BRIEF:
From the first line to the last, repeat the data exactly and drop the pictures.

[Before and after object boxes]

○ ○ ○ ○ ○

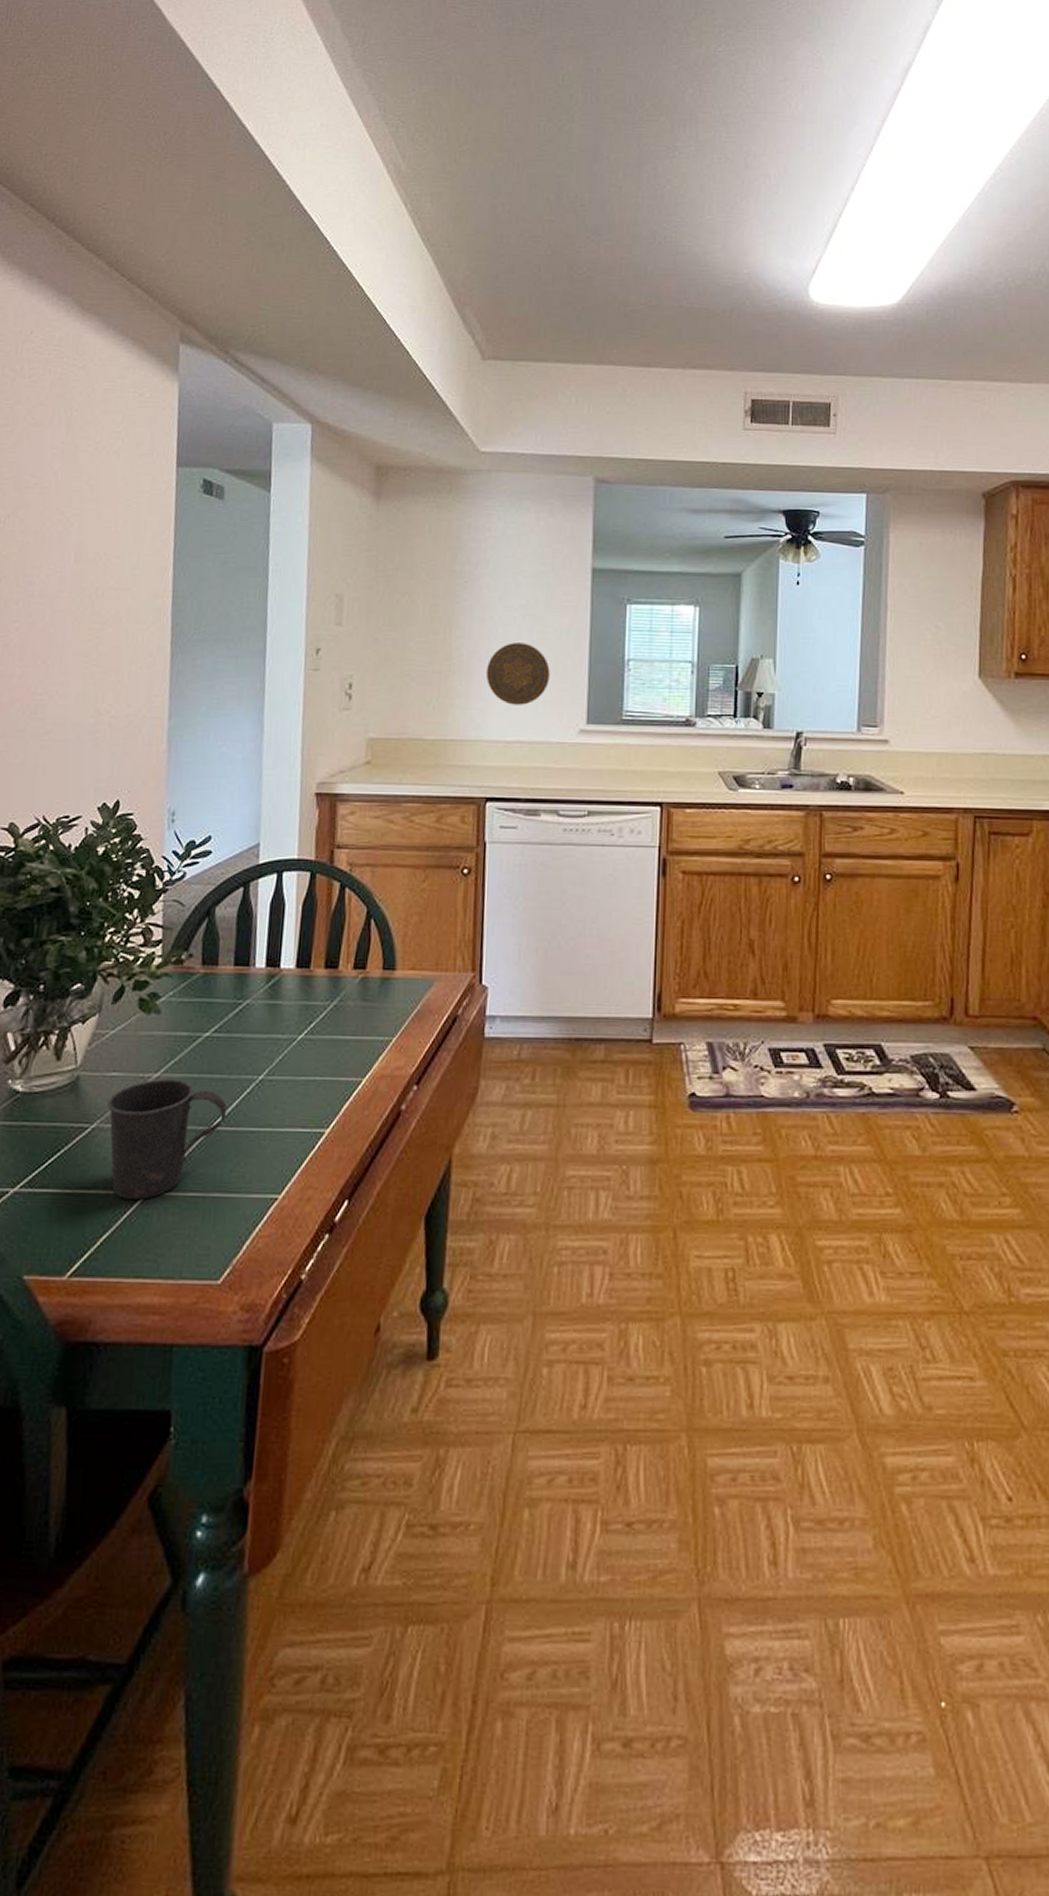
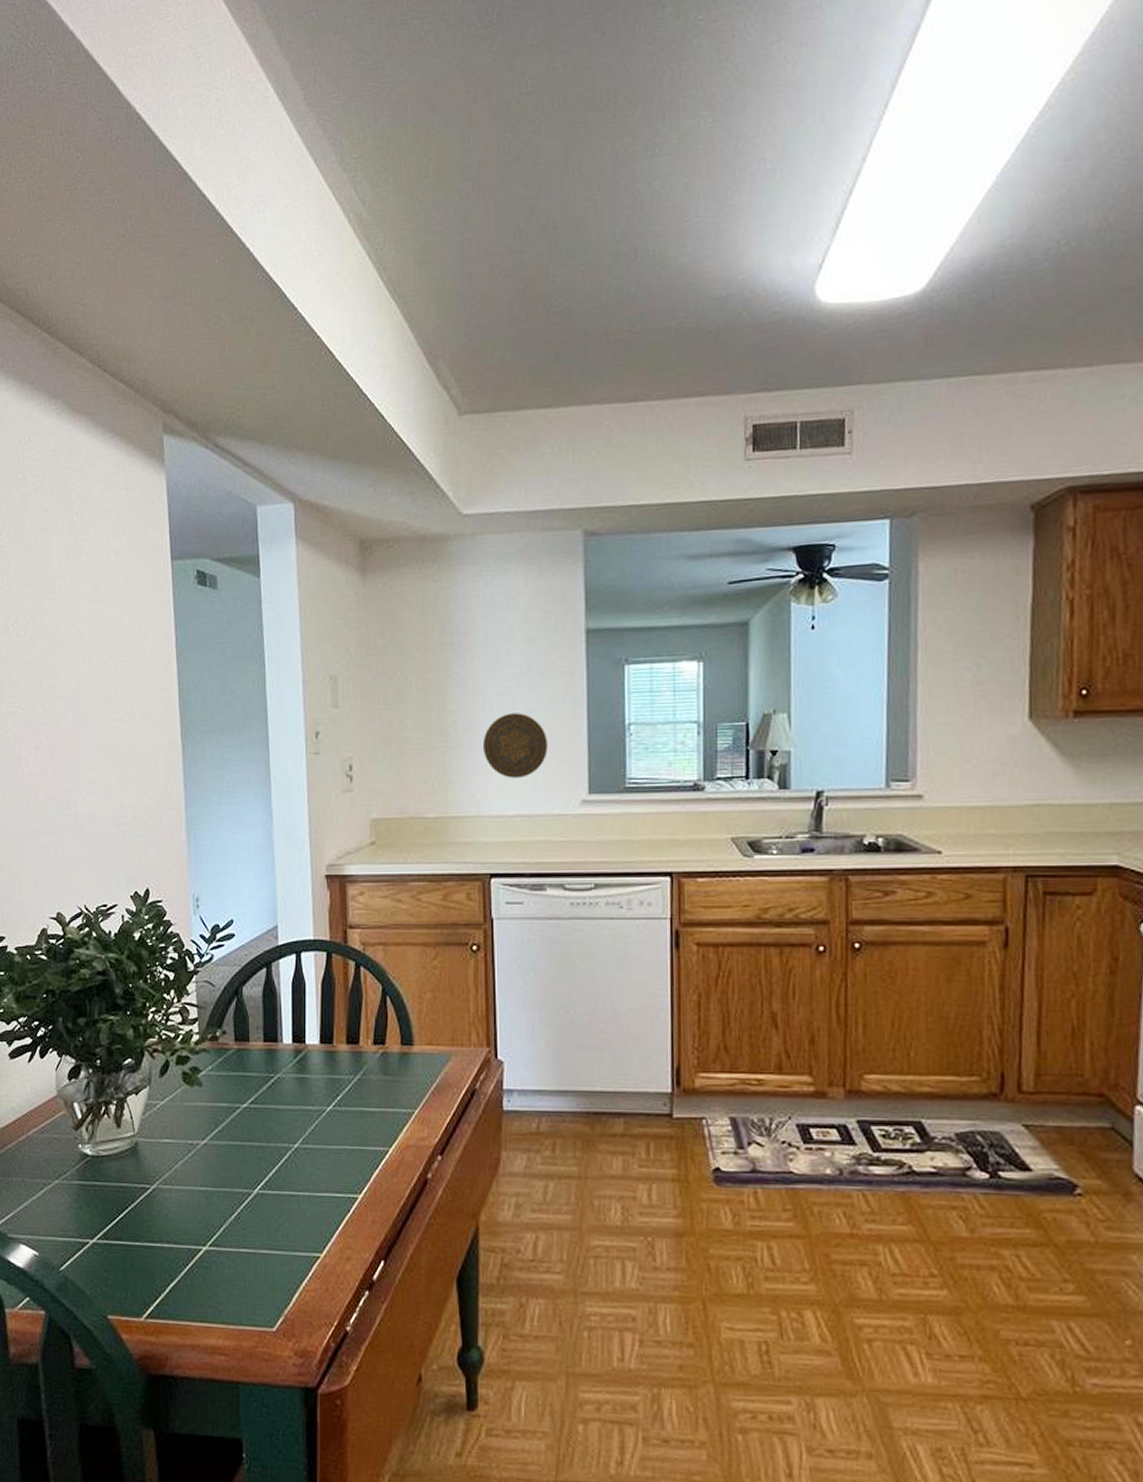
mug: present [107,1078,228,1199] -> none [164,1145,268,1253]

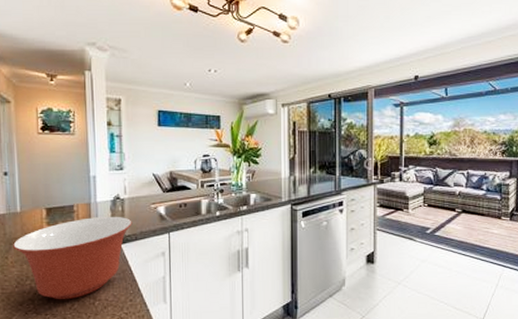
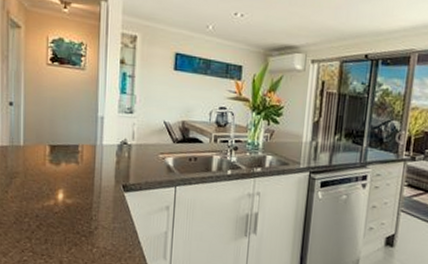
mixing bowl: present [12,216,132,299] -> none [13,160,138,243]

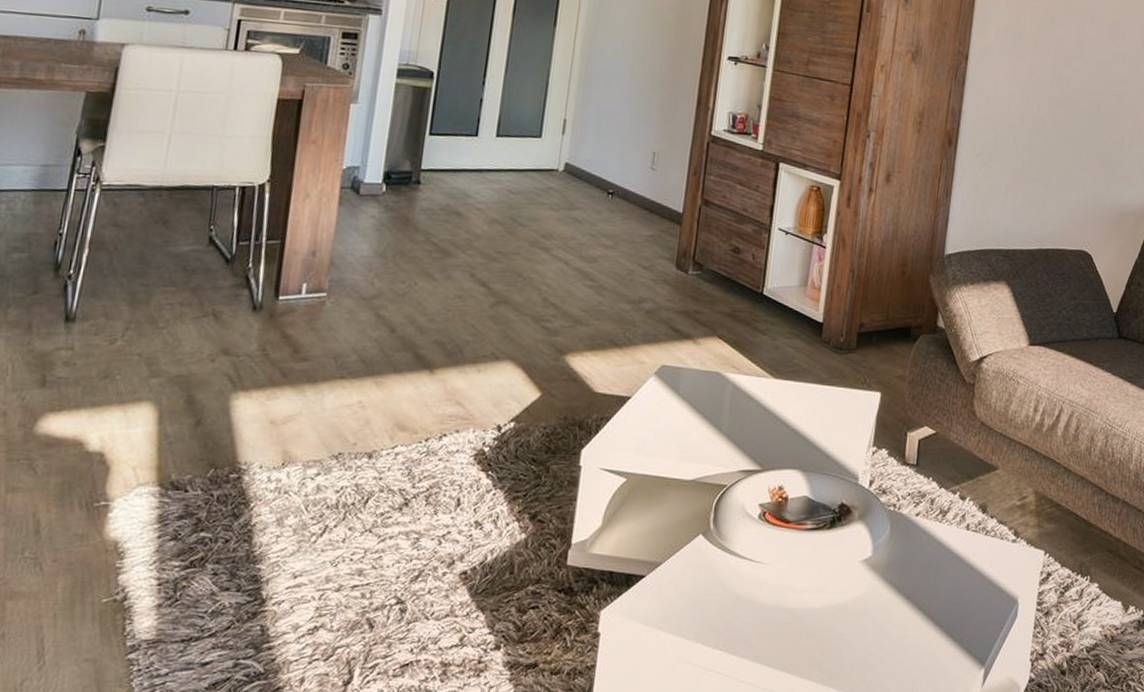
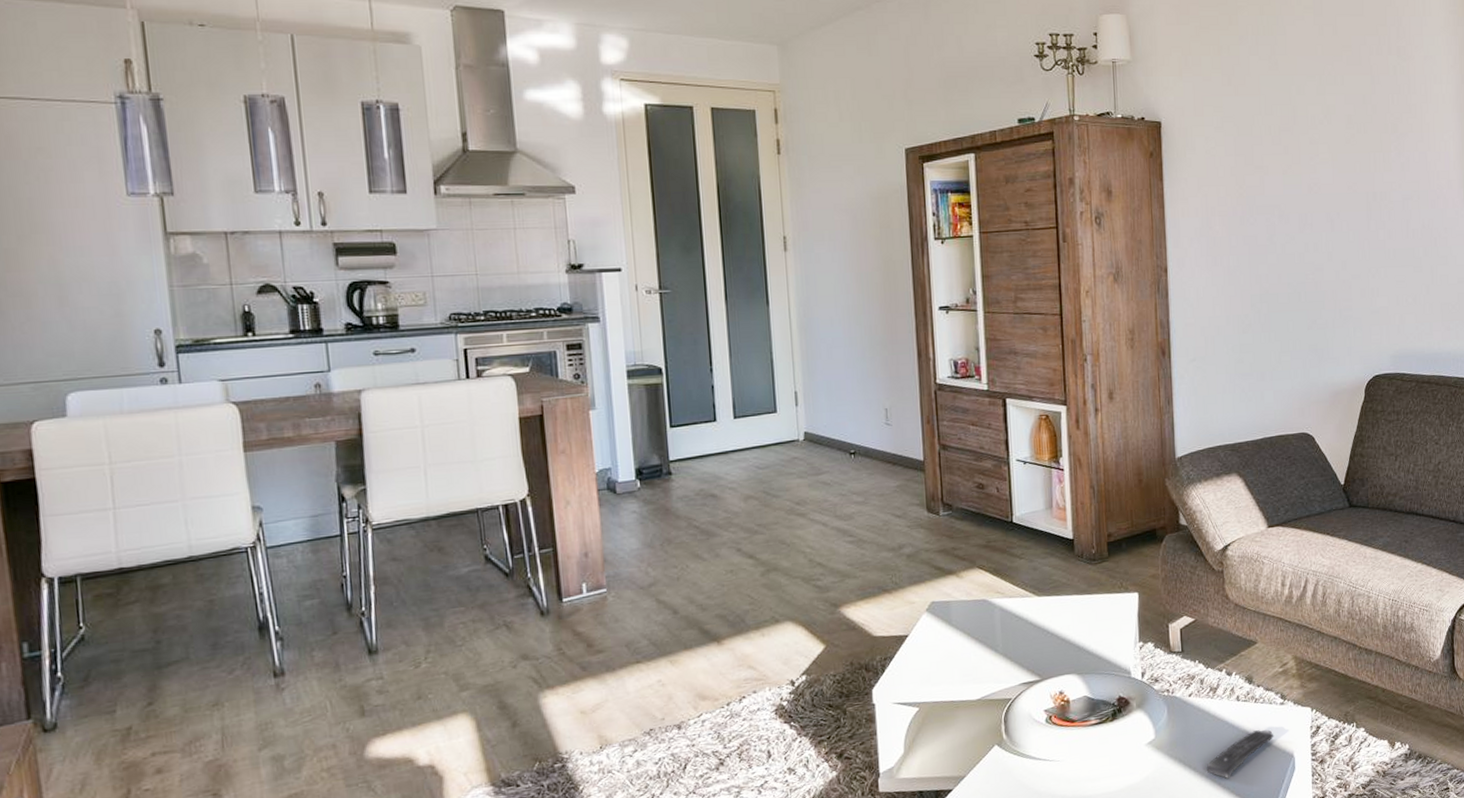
remote control: none [921,566,1001,615] -> present [1206,730,1274,779]

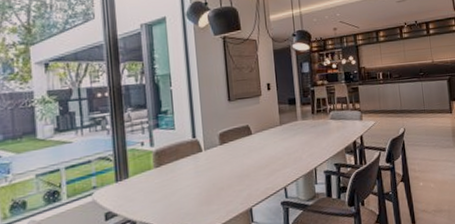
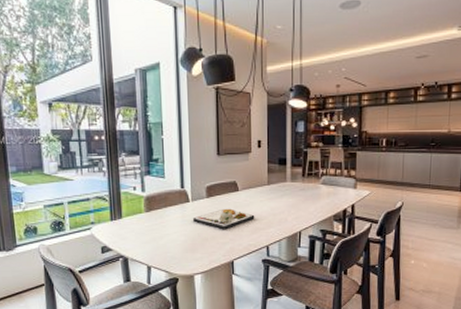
dinner plate: none [207,153,270,177] -> present [193,208,255,230]

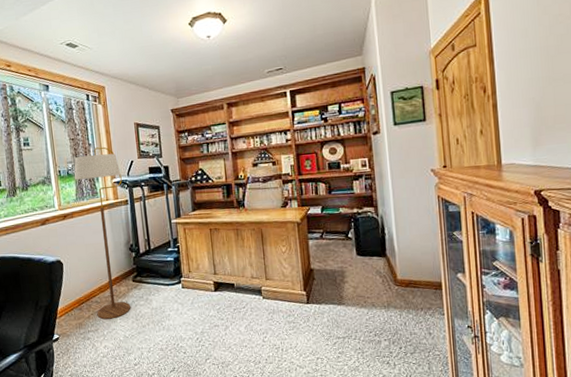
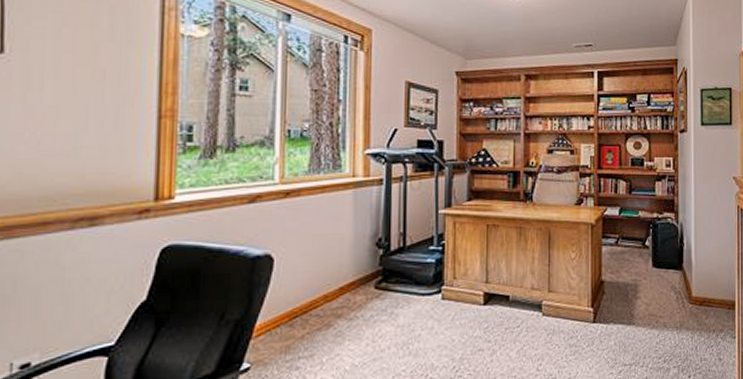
floor lamp: present [74,147,131,320] -> none [310,105,379,341]

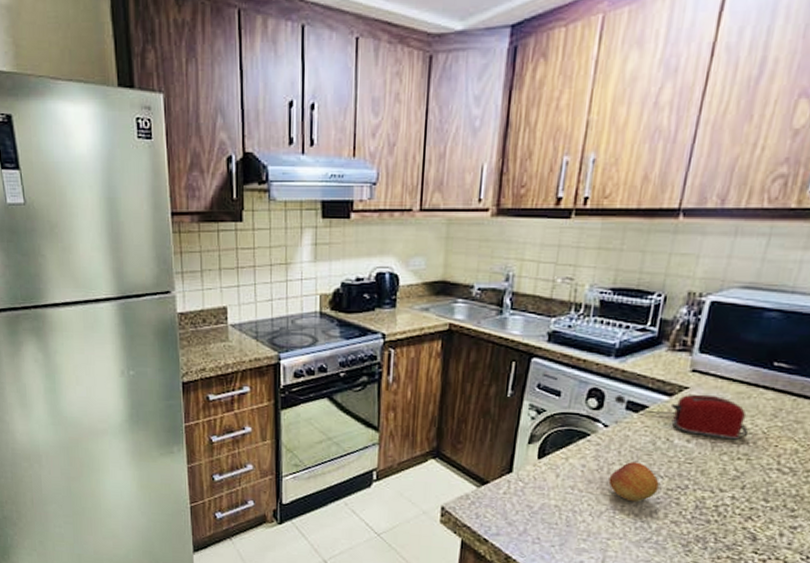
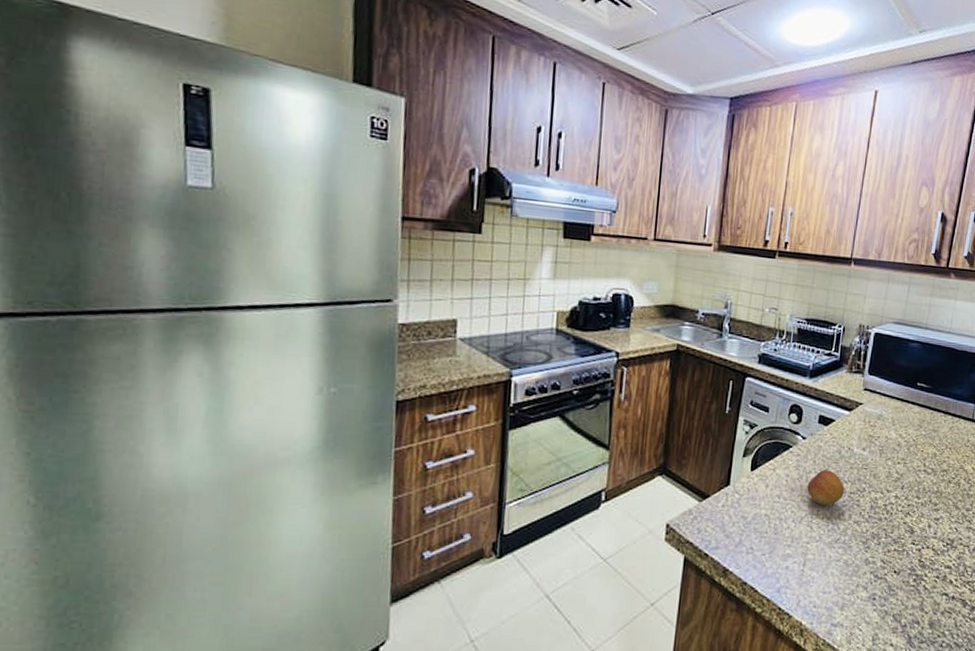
toaster: present [614,394,748,440] -> none [809,409,903,447]

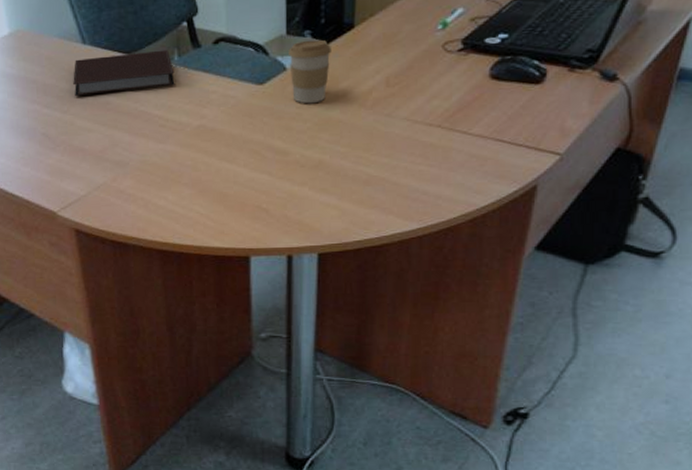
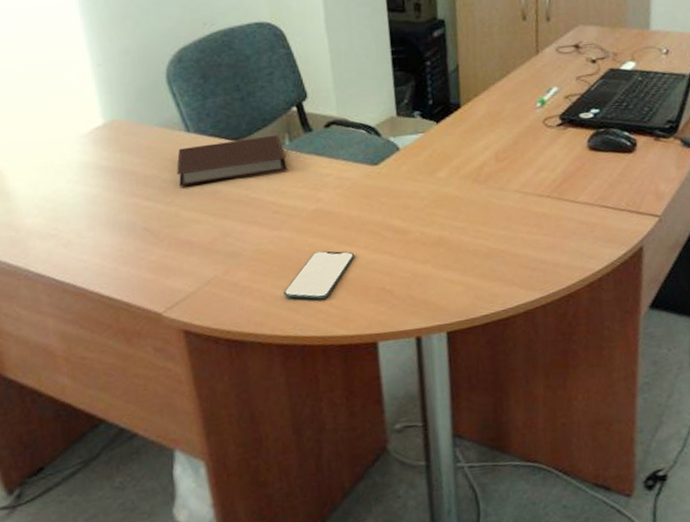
smartphone: none [165,166,234,211] -> present [284,250,355,299]
coffee cup: present [287,39,331,104] -> none [399,119,441,182]

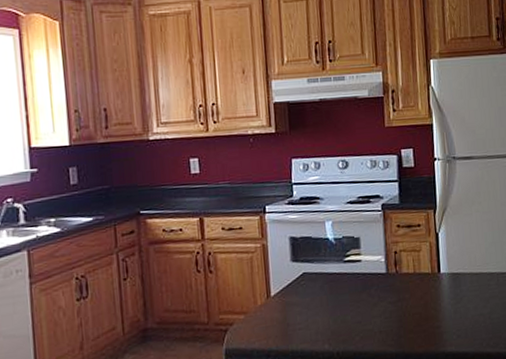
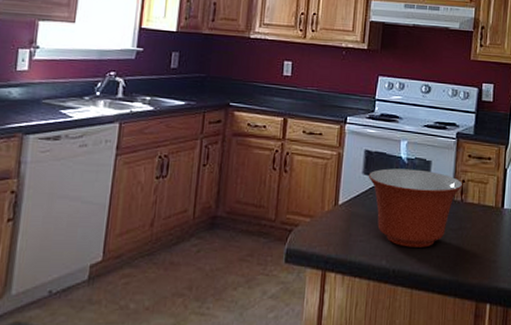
mixing bowl: none [296,247,396,328] -> present [368,168,463,248]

○ ○ ○ ○ ○

ANSWER BOX:
mug: present [107,1078,228,1199] -> none [164,1145,268,1253]

mixing bowl: present [12,216,132,299] -> none [13,160,138,243]

remote control: none [921,566,1001,615] -> present [1206,730,1274,779]

dinner plate: none [207,153,270,177] -> present [193,208,255,230]

floor lamp: present [74,147,131,320] -> none [310,105,379,341]

toaster: present [614,394,748,440] -> none [809,409,903,447]

smartphone: none [165,166,234,211] -> present [284,250,355,299]
coffee cup: present [287,39,331,104] -> none [399,119,441,182]

mixing bowl: none [296,247,396,328] -> present [368,168,463,248]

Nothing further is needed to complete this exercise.